Personal information
- Full name: Keith Burns
- Date of birth: 25 November 1939 (age 85)
- Original team(s): Preston Wanderers
- Height: 170 cm (5 ft 7 in)
- Weight: 81 kg (179 lb)
- Position(s): Rover

Playing career^{1}
- Years: Club / Games (Goals)
- 1957–61: Collingwood / 28 (32)
- ^{1} Playing statistics correct to the end of 1961.

= Keith Burns (Australian footballer) =

Australian rules footballer and coach

Keith Burns (born 25 November 1939) is a former Australian rules footballer who played for Collingwood in the Victorian Football League (VFL).

Burns, a rover, was recruited to Collingwood from Preston. He kicked 25 goals in 1960, three of them in a match winning performance against Fitzroy in the Preliminary Final. Burns was then in the forward pocket when Collingwood were comprehensively beaten by Melbourne in the Grand Final.

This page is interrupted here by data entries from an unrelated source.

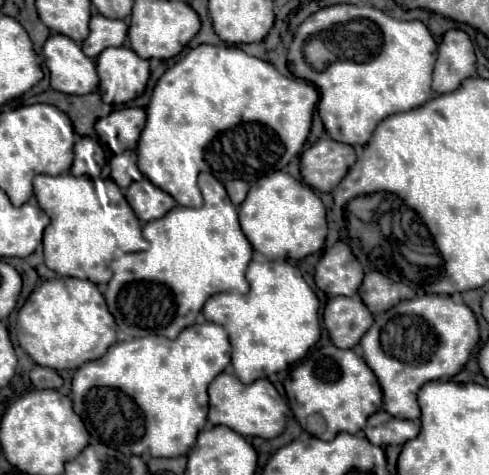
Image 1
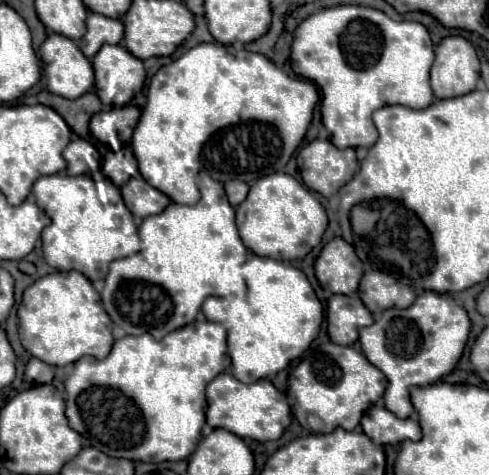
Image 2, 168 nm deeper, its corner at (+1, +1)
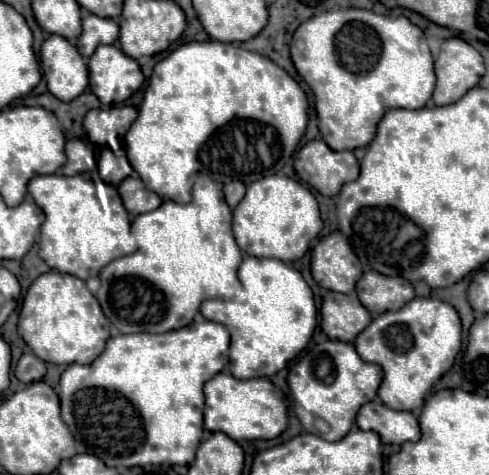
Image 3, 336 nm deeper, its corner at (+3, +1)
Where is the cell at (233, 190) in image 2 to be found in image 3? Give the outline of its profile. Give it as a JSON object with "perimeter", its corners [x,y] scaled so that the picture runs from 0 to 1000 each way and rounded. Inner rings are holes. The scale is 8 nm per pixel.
{"perimeter":[[[472,381],[472,385],[464,385],[464,389],[456,394],[456,402],[460,402],[460,423],[464,423],[464,432],[476,440],[476,436],[485,436],[485,427],[497,419],[497,411],[501,411],[501,389],[497,389],[493,381]]]}

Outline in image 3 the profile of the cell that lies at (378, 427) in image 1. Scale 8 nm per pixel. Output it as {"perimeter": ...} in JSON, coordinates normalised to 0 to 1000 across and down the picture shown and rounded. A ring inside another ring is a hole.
{"perimeter":[[[759,844],[734,861],[730,895],[742,907],[767,907],[779,933],[820,937],[857,924],[857,891],[836,865],[804,865],[783,848]]]}

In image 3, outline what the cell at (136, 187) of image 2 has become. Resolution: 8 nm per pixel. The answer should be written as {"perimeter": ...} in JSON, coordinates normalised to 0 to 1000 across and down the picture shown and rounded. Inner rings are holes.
{"perimeter":[[[260,373],[239,398],[252,419],[256,440],[268,453],[288,453],[288,448],[313,444],[333,427],[333,419],[321,406],[313,406],[309,398],[301,398],[292,389],[292,381],[280,373]]]}

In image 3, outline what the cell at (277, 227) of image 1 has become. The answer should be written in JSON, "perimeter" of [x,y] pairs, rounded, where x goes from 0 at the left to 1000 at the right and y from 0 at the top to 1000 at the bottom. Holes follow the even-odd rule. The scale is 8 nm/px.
{"perimeter":[[[550,368],[515,383],[476,444],[476,495],[497,533],[517,541],[562,541],[575,549],[616,545],[632,512],[661,482],[640,406],[587,368]]]}

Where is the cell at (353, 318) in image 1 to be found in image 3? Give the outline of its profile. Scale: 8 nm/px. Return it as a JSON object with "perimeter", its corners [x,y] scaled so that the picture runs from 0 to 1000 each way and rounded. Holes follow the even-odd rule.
{"perimeter":[[[673,613],[656,642],[656,693],[673,714],[726,718],[726,709],[759,680],[759,663],[726,621]]]}

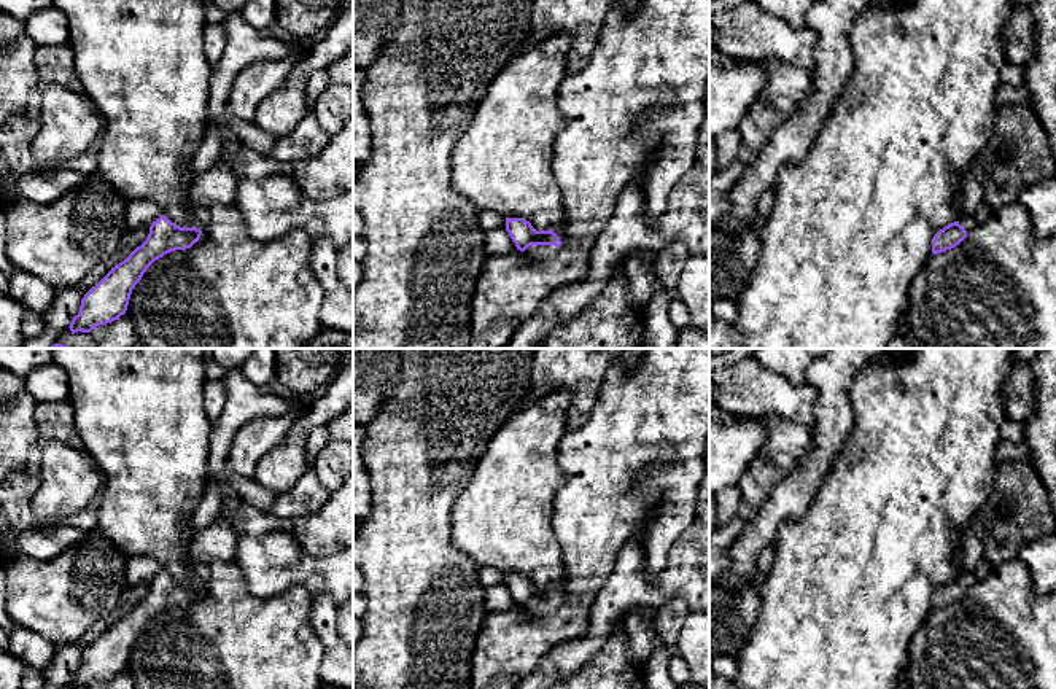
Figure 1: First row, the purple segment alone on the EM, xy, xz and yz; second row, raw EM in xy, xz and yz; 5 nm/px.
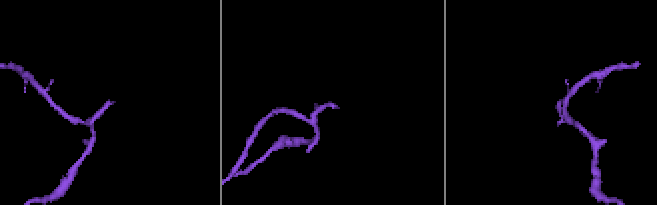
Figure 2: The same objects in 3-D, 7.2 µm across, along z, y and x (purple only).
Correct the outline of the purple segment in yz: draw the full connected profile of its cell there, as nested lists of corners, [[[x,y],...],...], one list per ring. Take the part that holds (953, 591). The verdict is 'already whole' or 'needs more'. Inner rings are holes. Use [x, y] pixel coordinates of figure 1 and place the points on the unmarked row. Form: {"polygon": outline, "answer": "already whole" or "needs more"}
{"polygon": [[[962,568],[957,578],[945,582],[934,592],[932,609],[937,611],[954,605],[967,594],[967,589],[972,587],[976,581],[978,578],[973,571]]], "answer": "needs more"}

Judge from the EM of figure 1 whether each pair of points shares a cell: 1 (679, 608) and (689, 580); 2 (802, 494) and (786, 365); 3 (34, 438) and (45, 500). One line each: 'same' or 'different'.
1: different
2: different
3: same

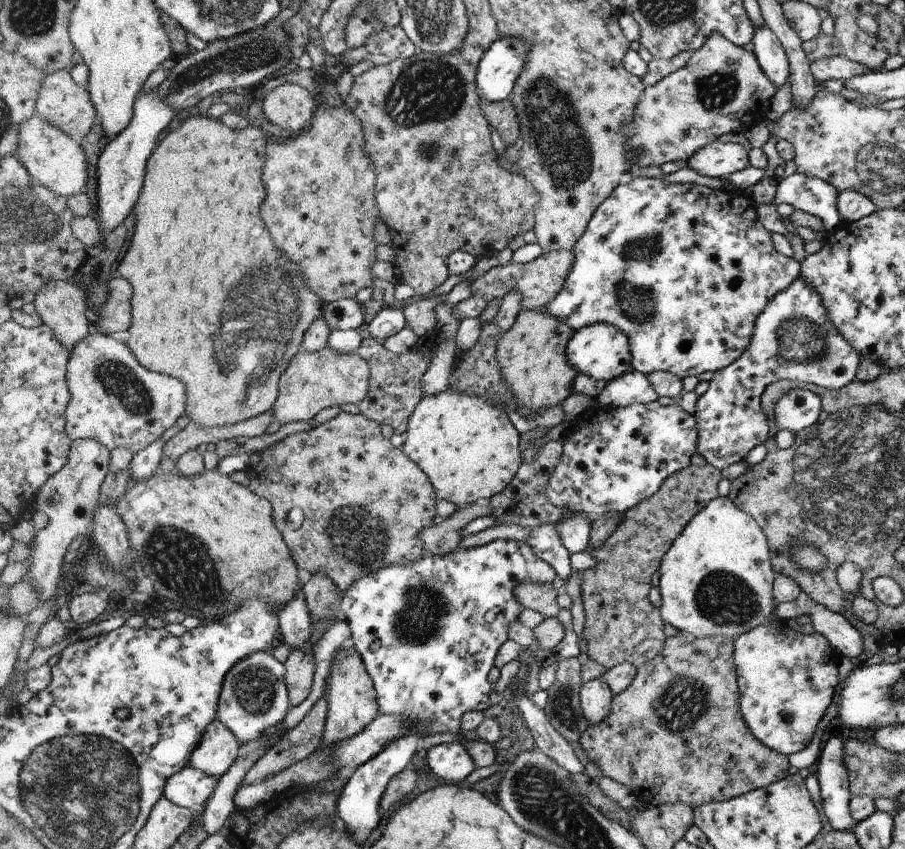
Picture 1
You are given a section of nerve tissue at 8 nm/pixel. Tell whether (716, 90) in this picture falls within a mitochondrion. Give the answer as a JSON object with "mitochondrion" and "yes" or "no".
{"mitochondrion":"yes"}

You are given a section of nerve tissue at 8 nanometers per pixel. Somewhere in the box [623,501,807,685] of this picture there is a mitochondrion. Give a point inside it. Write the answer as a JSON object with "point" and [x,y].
{"point":[724,600]}

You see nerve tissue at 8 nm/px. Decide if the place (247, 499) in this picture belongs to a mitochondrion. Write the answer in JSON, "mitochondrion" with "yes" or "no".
{"mitochondrion":"no"}

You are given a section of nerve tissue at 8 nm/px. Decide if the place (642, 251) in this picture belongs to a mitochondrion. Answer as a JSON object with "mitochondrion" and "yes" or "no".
{"mitochondrion":"yes"}

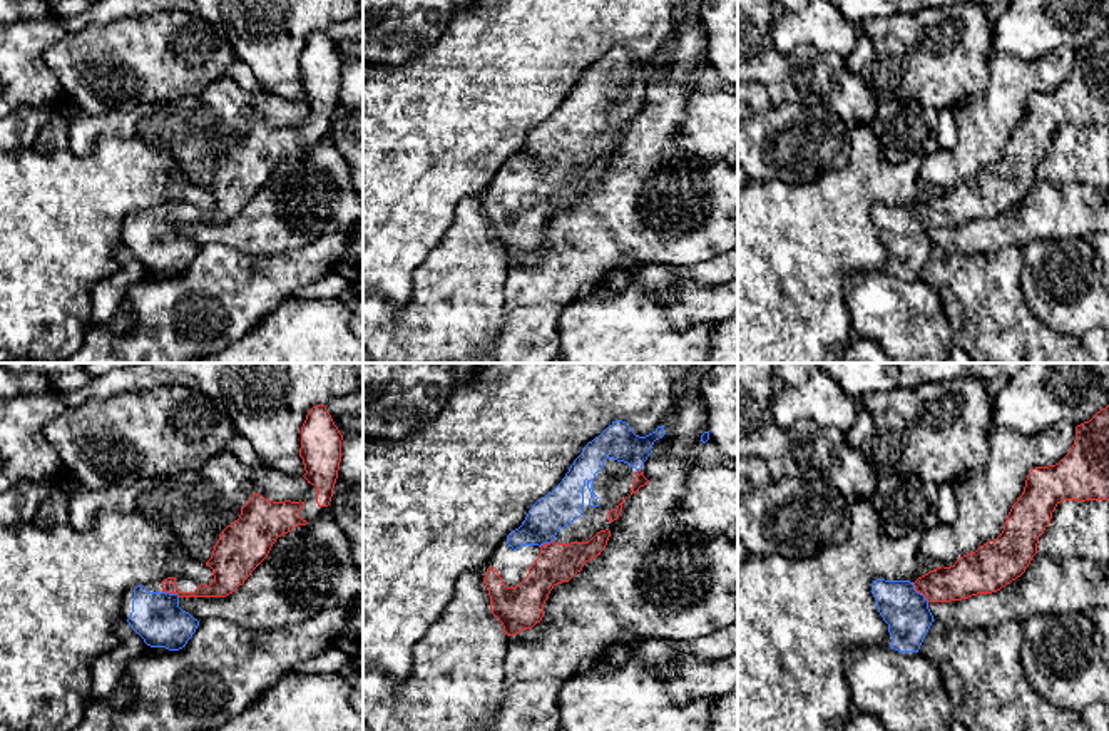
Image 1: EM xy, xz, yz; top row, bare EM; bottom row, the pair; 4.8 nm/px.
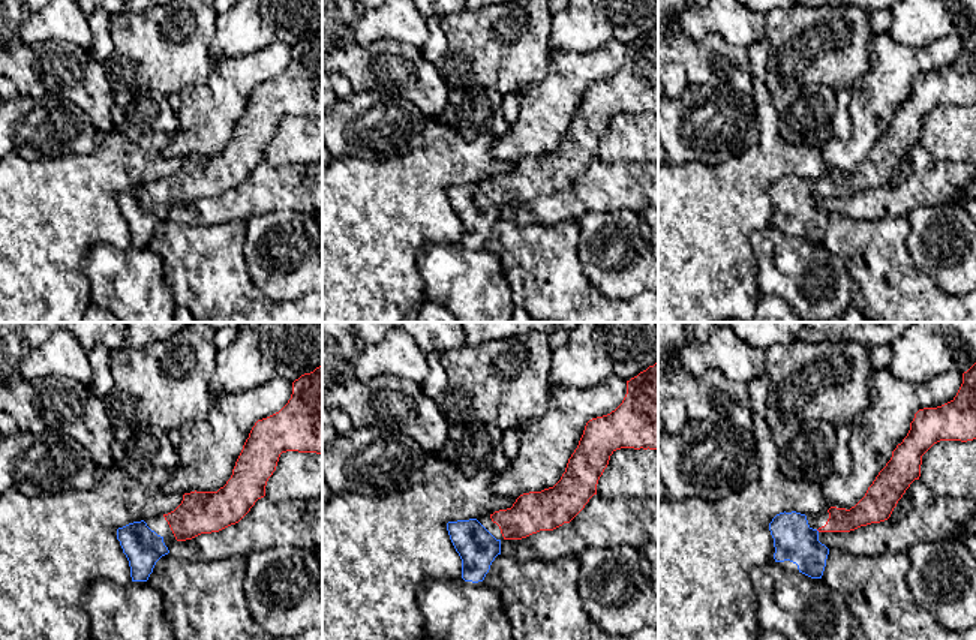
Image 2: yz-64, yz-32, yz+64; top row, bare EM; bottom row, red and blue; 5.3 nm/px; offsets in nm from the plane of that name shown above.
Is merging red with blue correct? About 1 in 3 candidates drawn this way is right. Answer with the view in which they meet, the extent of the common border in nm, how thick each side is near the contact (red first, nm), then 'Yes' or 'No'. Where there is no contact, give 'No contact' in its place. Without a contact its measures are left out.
Touches red in xy. Shared border 90 nm. Thickness 100 nm (red) against 240 nm. Yes

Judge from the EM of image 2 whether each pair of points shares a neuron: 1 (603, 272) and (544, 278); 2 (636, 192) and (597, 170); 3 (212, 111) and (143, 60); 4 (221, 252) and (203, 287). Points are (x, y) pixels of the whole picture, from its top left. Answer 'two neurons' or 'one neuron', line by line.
1: two neurons
2: one neuron
3: two neurons
4: one neuron

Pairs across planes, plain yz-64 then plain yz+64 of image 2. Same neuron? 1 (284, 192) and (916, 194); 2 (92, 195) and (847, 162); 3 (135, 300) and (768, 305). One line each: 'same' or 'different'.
1: same
2: different
3: different

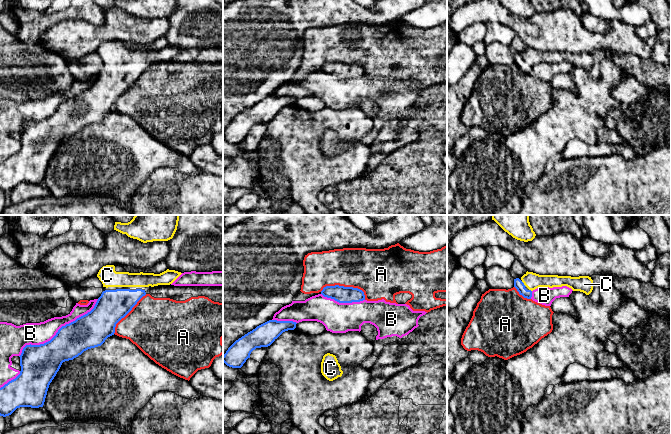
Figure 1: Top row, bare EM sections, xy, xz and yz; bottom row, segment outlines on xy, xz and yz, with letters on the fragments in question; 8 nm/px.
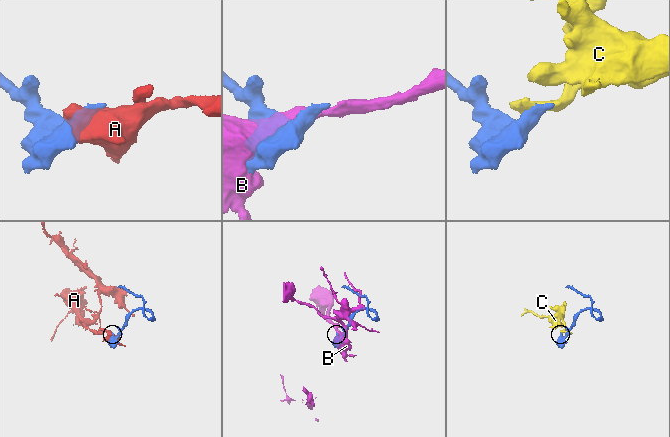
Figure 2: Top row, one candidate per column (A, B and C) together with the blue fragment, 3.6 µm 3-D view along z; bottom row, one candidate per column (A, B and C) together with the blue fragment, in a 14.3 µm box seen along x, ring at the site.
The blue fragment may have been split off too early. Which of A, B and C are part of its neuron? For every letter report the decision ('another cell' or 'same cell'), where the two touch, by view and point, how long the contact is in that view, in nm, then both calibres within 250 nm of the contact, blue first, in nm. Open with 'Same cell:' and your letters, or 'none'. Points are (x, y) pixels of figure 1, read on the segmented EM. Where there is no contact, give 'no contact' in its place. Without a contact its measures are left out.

He joined Sandringham in 1962 and won the J. J. Liston Trophy that season. Burns however missed the Grand Final, where Sandringham beat Moorabbin by a single point. He captained the Victorian Football Association in the 1966 Hobart Carnival, by which time he had become captain-coach of Brunswick. Burns later coached Collingwood's Under-19s football team.